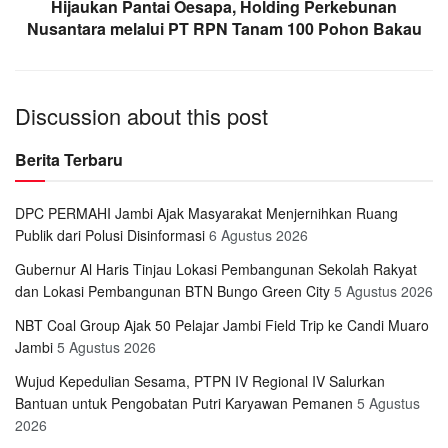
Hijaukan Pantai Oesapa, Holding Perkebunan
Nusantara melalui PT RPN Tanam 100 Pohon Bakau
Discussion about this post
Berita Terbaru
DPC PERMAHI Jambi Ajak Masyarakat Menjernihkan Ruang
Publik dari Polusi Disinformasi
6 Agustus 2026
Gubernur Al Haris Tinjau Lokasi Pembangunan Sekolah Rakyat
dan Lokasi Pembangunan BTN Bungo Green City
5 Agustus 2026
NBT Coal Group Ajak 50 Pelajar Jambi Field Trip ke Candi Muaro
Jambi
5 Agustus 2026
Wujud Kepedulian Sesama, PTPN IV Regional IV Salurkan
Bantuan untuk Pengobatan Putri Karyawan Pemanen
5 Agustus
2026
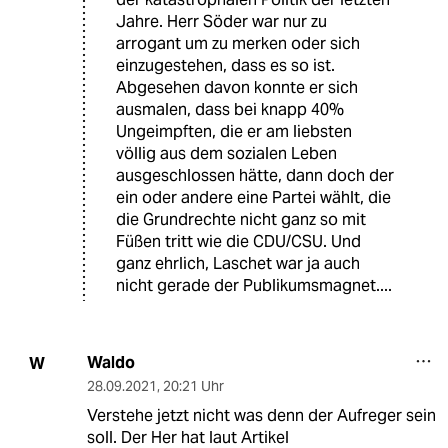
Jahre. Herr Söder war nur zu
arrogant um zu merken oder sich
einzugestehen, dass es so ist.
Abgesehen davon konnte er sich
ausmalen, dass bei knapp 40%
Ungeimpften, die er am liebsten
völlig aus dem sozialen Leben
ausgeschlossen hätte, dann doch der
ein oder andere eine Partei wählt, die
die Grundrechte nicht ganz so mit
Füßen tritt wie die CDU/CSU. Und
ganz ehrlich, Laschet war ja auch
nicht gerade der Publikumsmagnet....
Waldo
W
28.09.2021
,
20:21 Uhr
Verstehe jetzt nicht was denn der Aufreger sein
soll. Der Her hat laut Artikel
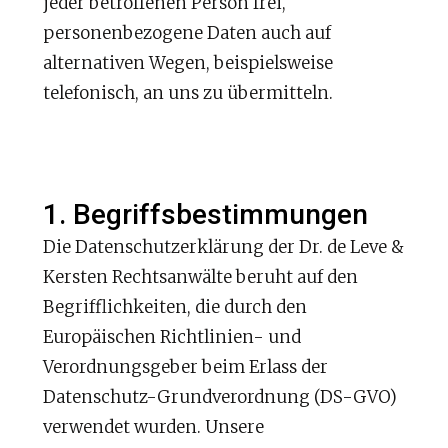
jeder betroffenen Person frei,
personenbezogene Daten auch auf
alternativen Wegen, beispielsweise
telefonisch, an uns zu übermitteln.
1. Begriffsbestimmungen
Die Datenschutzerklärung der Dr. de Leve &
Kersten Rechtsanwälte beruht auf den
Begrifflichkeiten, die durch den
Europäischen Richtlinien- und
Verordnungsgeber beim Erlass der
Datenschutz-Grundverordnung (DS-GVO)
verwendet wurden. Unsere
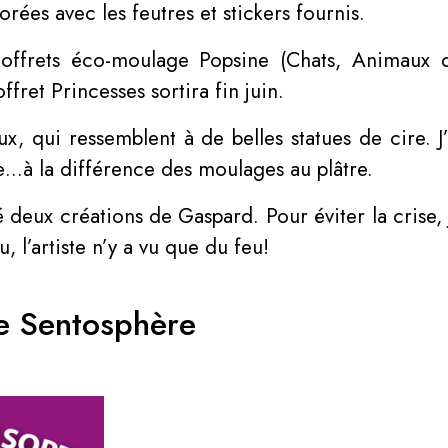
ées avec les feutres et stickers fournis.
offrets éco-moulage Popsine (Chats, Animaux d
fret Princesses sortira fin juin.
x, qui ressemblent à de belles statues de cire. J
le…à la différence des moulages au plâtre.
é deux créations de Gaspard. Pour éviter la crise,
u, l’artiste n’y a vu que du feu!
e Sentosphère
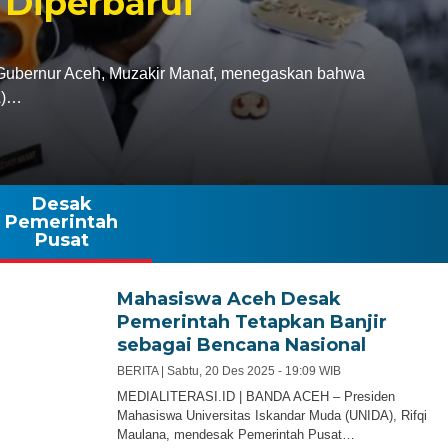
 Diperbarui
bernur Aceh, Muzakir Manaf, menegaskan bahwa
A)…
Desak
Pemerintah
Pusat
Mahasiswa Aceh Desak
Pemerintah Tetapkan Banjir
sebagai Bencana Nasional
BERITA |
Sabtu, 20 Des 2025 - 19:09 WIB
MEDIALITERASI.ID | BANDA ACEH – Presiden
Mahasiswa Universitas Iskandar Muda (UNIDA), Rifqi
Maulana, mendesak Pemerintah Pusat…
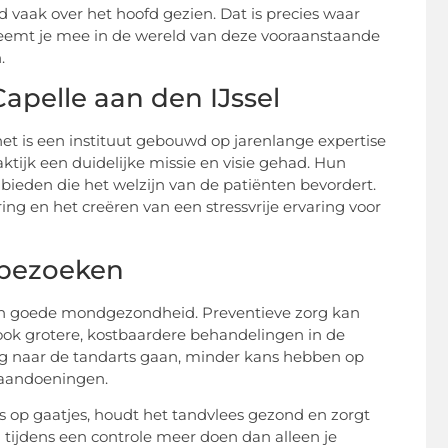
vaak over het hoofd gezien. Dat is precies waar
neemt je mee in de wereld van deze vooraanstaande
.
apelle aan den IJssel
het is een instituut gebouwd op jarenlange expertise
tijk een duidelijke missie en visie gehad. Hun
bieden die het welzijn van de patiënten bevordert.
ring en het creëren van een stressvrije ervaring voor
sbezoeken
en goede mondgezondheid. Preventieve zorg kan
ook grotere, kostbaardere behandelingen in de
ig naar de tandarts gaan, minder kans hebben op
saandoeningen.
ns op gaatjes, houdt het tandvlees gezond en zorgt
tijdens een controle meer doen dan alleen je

----

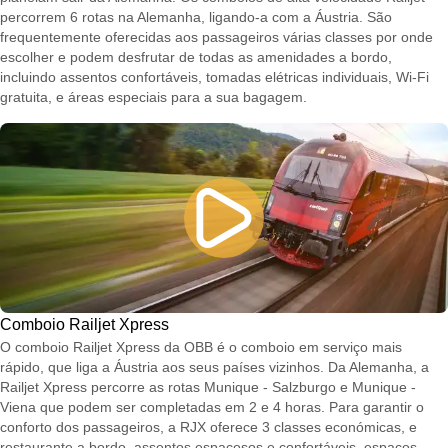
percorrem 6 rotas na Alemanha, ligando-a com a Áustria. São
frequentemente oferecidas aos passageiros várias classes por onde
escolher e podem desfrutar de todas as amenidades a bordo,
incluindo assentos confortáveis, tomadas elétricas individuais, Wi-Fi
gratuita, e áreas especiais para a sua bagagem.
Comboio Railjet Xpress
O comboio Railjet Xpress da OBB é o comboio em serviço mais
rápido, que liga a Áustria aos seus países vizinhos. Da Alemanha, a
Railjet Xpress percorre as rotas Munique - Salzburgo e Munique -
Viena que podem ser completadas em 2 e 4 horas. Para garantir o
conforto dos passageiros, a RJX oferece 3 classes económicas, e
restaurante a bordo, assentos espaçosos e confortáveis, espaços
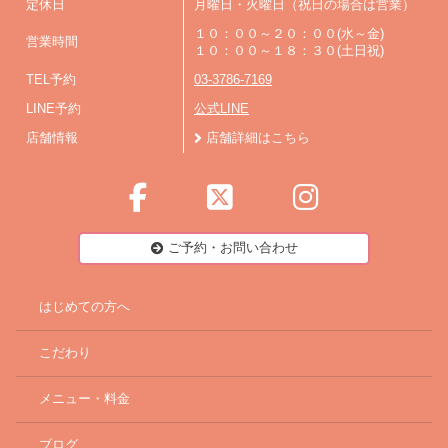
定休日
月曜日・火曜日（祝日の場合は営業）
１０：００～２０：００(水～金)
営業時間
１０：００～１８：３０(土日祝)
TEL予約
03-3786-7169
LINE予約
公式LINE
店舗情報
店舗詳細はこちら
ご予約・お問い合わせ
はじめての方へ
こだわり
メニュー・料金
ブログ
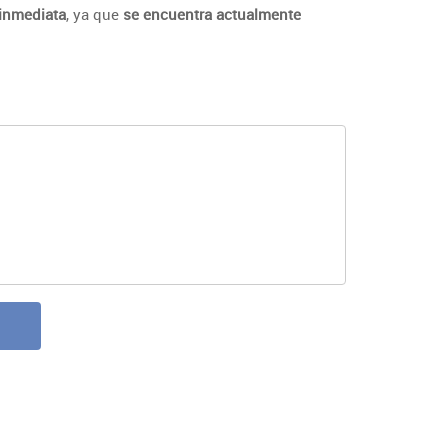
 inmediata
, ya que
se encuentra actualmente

----

### Work request
Return every line of the listing above where "rotas" appears.

### Written reply
percorrem 6 rotas na Alemanha, ligando-a com a Áustria. São
Railjet Xpress percorre as rotas Munique - Salzburgo e Munique -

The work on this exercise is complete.